There was Rocky in the White House sitting at the piano wearing that same green sequined blazer with Jackie Kennedy sitting on his lap and the President behind them laughing. Then another of Rocky and the President sitting together on the bench playing the piano together. Then it must have been in the Rose Garden and there was Rocky in an open shirt performing on a white piano with the Kennedy's standing and laughing and applauding. Then somewhere John Kennedy was playing the piano -- apparently not to well because Rocky and Jaquelin was standing arm in arm almost bent double from laughing. There were about fifty photos in the album. Rocky calmly explained that he was President Kennedy's personal pianist...a pianist for the family. It seems that the Kennedy's had seen Rocky perform somewhere with a Navy Band and ordered him transferred to the White House and had him promoted to Chief Petty Officer. Rocky said his only job was to be on call and when requested, usually on a Sunday afternoon, he would meet privately with the First Family and he would play and they would laugh and would have a warm couple of hours together.

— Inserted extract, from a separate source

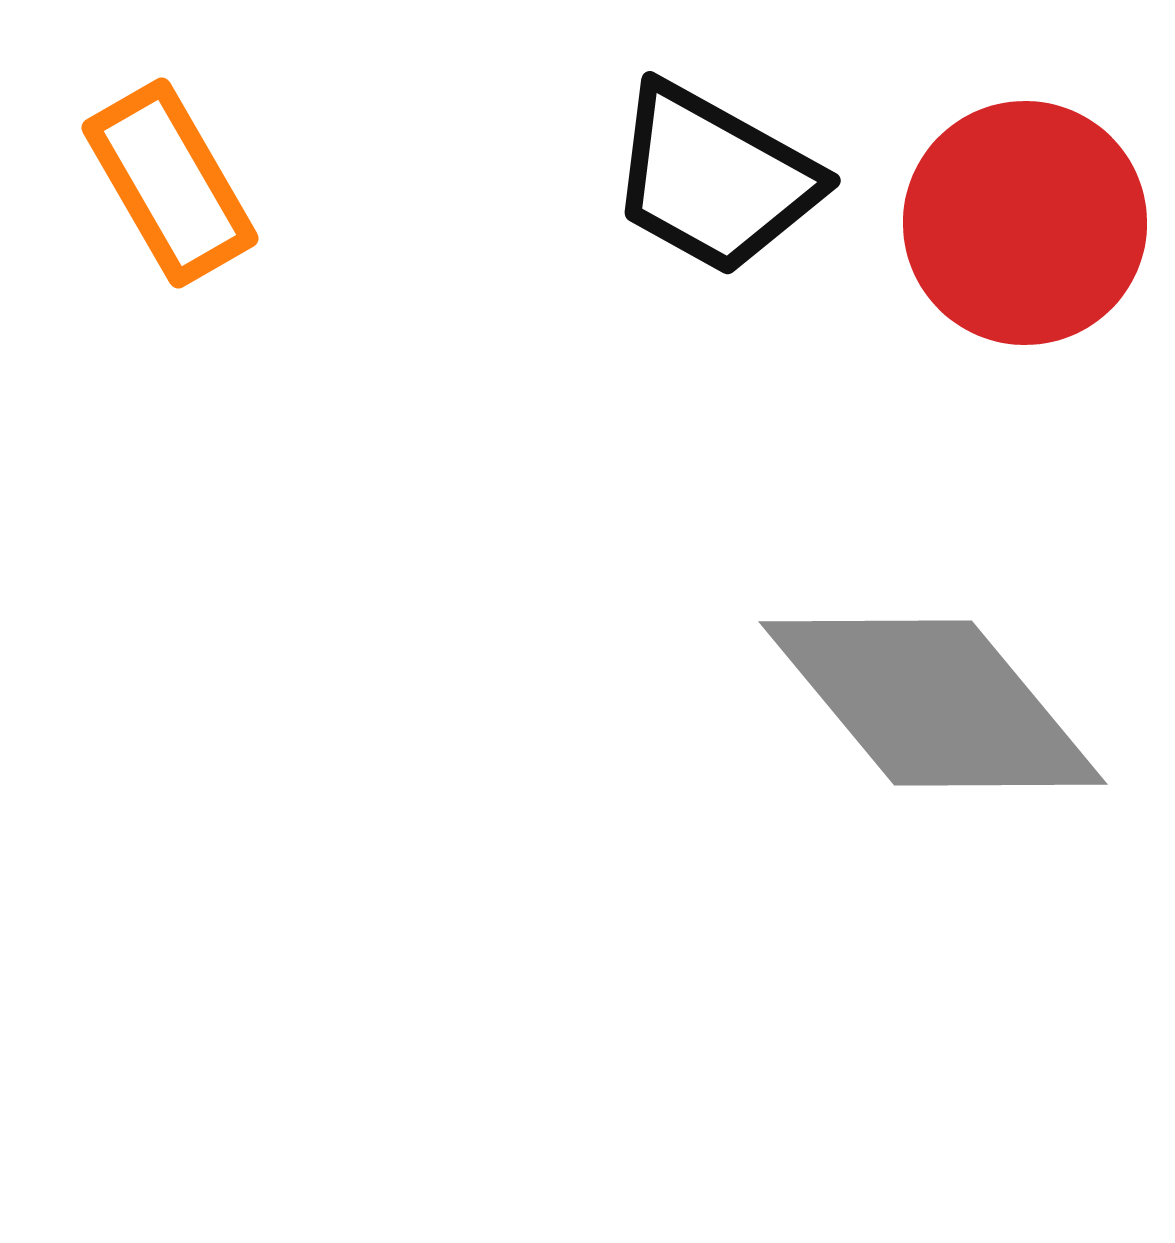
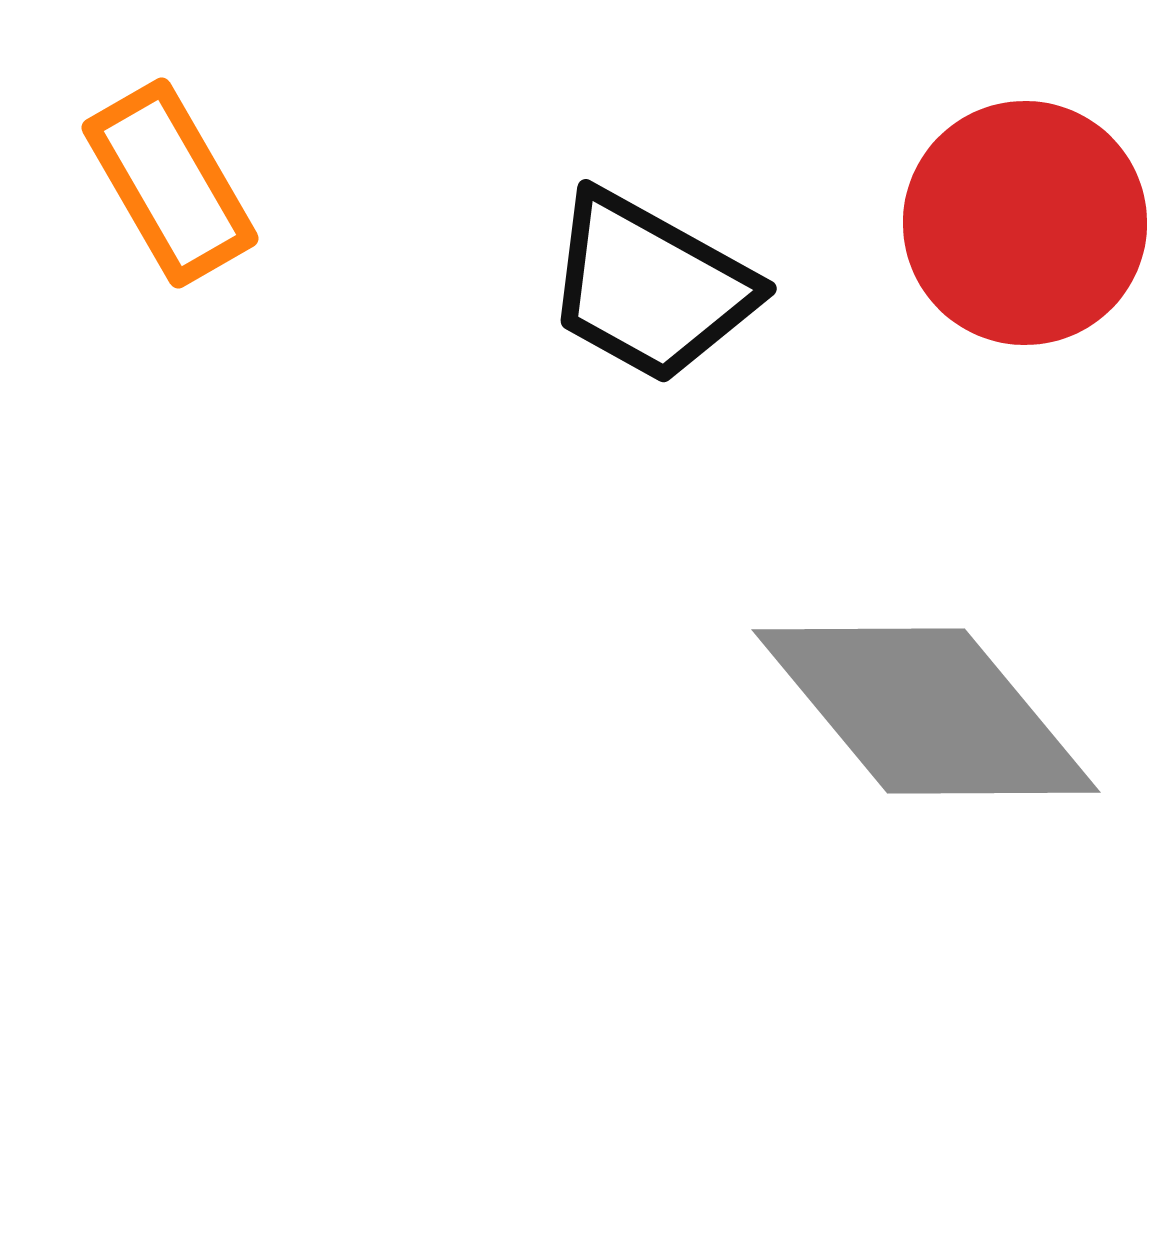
black trapezoid: moved 64 px left, 108 px down
gray diamond: moved 7 px left, 8 px down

Apparently the Navy did not like this arrangement and kept trying to order Rocky to other posts. The President blocked all of the orders and firmly let it be known that Rocky was to be left alone. After John Kennedy died, Rocky was transferred. I met him in Argentia, Newfoundland as he was approaching retirement.

I have spent hours searching Google for some mention, a picture, anything about Rocky and the President -- to no avail. I've spent a lot of time trying to learn of this friend of the jazz world online to no avail. How can this dumpy man with the green blazer who was such an accomplished pianist move in and out and through greatness disappear?

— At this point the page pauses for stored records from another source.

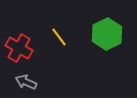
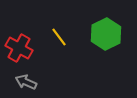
green hexagon: moved 1 px left
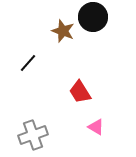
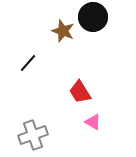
pink triangle: moved 3 px left, 5 px up
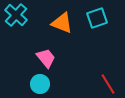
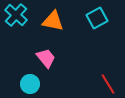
cyan square: rotated 10 degrees counterclockwise
orange triangle: moved 9 px left, 2 px up; rotated 10 degrees counterclockwise
cyan circle: moved 10 px left
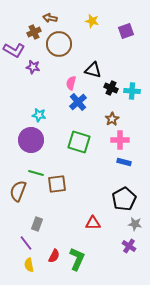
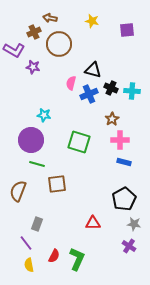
purple square: moved 1 px right, 1 px up; rotated 14 degrees clockwise
blue cross: moved 11 px right, 8 px up; rotated 18 degrees clockwise
cyan star: moved 5 px right
green line: moved 1 px right, 9 px up
gray star: moved 1 px left
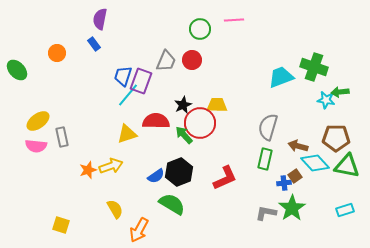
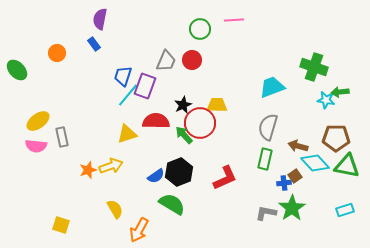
cyan trapezoid at (281, 77): moved 9 px left, 10 px down
purple rectangle at (141, 81): moved 4 px right, 5 px down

I have a ton of regret concerning Rocky. He told me to be sure and call him when I ever got married and he would play at my wedding. He had faded from memory and I didn't. He told me that drummers play loud and obnoxiously, but the best drummers listened and contributed with finesse. He was lonely in Newfoundland and I became his friend. I should have become his lifelong friend.

His name was Rocky Robatham...and I'm not even sure if that last name is spelled right. If you ever find anything about him, let me know.



    I've been searching for the last hour, and that's as close as I got. I found a Robert "Rocky" Rowbotham mentioned in that obituary...this guy is hard to find! There are a lot of people listed on under R. Rowbotham, if you are so inclined to call around. If none of them are actually him, maybe one will know something of him? You can search by age, and the location is also listed.

    Keep at it! I would love to see you find your friend. He sounds like a great guy. :)

  2. Wow. What an amazing story. I am literally at a loss for words to describe how it makes me feel. It is amazing what twists and turns a life can take, and where we might find ourselves, and with whom. Fascinating. A bit sad, yet not tragic.

    Thank you for sharing this, and so well.


  3. What a lovely, touching, story about a slice of someone'a life. So much depth hidden from view. He would be worth finding.

  4. I really REALLY loved this brilliantly told story.I'll certainly have a bash at trying to trace darling Rocky.

    You know what might help? A photo of you in uniform... Corr!


  6. It is often true that genius and talent often reside in people and places we least expect.

  7. An Angel in disguise?
    Well told.

  8. Wow!
    Not only was this a fantastic story, you told it in an amazing manner! I was glued to it..It't too bad you don't know what became of him! I hope you can find out!

  9. Isn't it funny the amazing people that touch our lives? I hope you find Rocky. It was a wonderful tale and as usual, you told it brilliantly.


  10. Hi is amazing how some people can touch our lives in ways in which we can never forget. Though you did not maintain a life long relationship with Rocky you did maintain a lifetime connection in the way you respect, admire and remember his place in your life. Though you may not physically connect with him I believe emotionally you have with the tribute to him you wrote above.

  11. Wow what a story! To be with someone that had such a place in history, weird how there are no write ups about him.

    Well now there is, thanks to you!